Exercise prompt →
Within the entries that follow, show each line where the word "many" occurs.

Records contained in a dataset
BEGIN

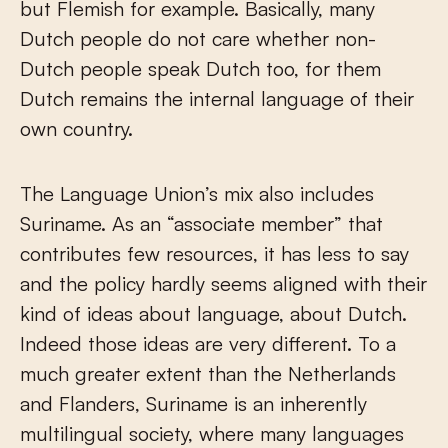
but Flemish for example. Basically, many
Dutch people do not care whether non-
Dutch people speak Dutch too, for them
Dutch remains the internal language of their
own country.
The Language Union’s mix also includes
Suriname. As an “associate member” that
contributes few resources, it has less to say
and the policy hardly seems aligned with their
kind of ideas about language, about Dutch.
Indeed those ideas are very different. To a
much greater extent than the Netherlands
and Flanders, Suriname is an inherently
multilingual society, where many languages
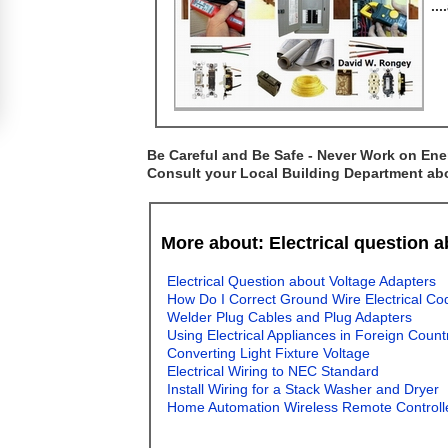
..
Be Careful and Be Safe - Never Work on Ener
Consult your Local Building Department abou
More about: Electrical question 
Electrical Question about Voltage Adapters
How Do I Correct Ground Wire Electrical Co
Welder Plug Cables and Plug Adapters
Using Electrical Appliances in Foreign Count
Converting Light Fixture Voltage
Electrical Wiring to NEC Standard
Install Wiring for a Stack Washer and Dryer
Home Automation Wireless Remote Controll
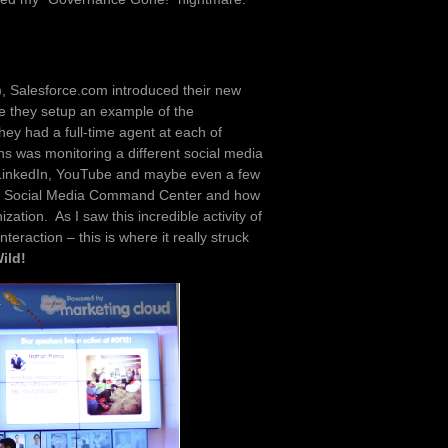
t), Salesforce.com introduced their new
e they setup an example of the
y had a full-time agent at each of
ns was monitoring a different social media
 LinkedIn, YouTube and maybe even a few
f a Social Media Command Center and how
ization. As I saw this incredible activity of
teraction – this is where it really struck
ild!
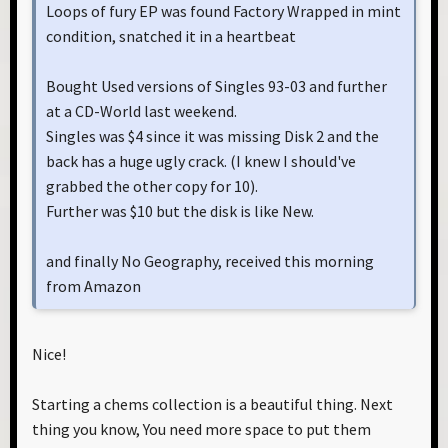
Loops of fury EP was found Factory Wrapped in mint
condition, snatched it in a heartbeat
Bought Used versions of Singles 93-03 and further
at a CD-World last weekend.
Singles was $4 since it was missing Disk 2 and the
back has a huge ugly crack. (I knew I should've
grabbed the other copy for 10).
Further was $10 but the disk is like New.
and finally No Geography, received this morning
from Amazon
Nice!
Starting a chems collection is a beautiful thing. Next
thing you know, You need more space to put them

END
BEGIN

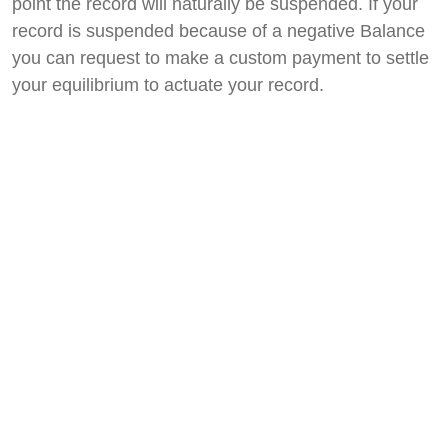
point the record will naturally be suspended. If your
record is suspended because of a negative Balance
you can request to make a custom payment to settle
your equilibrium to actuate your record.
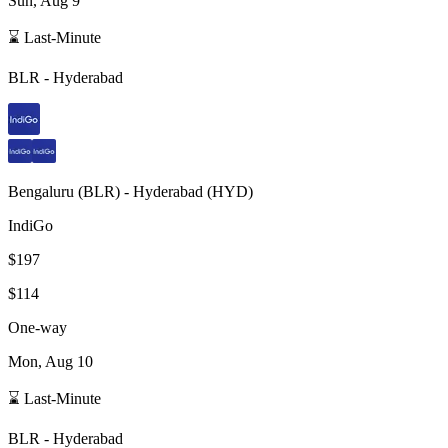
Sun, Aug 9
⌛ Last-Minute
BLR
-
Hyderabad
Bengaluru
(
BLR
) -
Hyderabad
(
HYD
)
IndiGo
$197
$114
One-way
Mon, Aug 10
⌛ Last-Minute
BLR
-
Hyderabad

END

Expected output →
but Flemish for example. Basically, many
multilingual society, where many languages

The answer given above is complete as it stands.